Stated task
Print the lines of the listing from the line containing "2037: 2037 -> 2076" through the line containing "retroactively colour: red -> orange", inclusive, reproducing each one without alteration.

Dataset rows
--- Begin ---

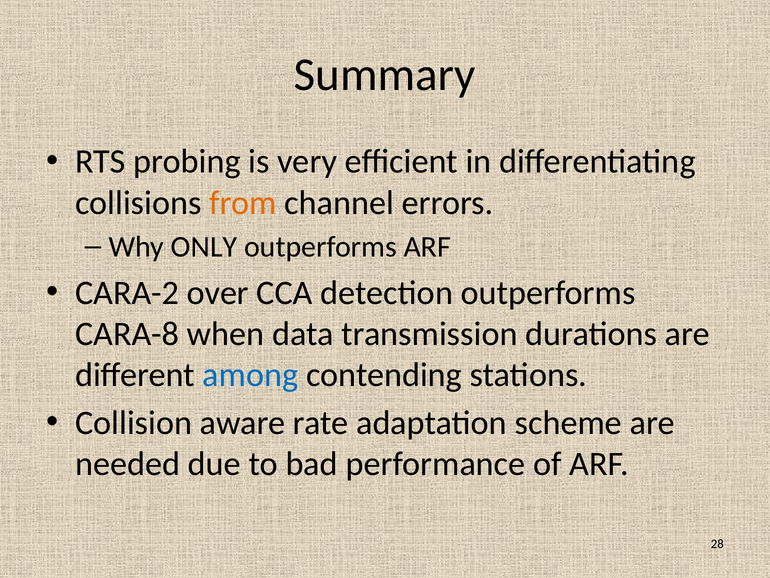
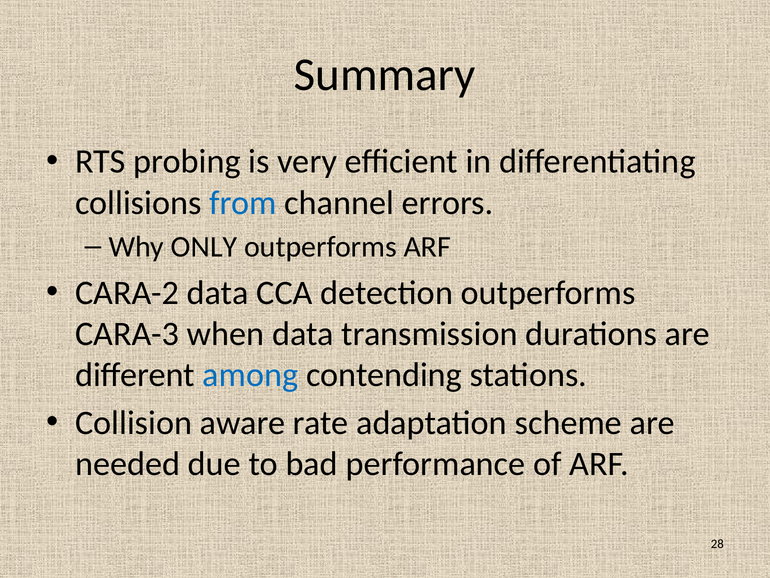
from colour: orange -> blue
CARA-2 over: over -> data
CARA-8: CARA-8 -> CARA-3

--- End ---
--- Begin ---

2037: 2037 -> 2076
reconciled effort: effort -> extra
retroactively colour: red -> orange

--- End ---
--- Begin ---

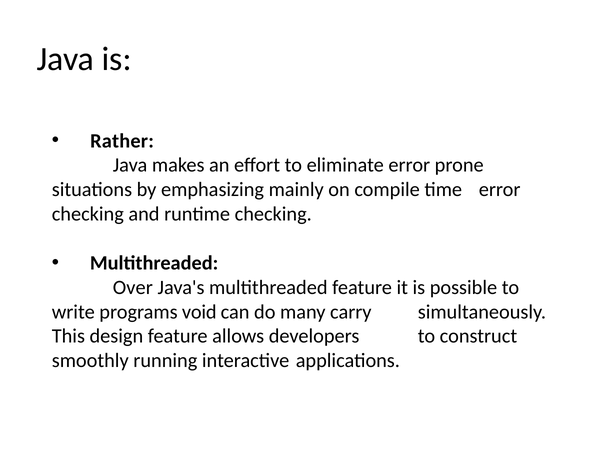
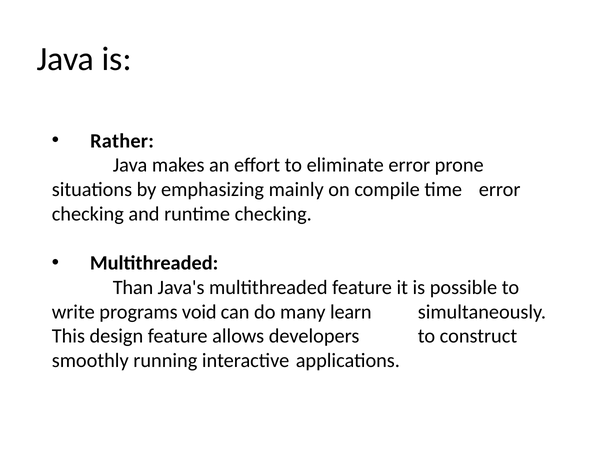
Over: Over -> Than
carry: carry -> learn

--- End ---

Finished task
2037: 2037 -> 2076
reconciled effort: effort -> extra
retroactively colour: red -> orange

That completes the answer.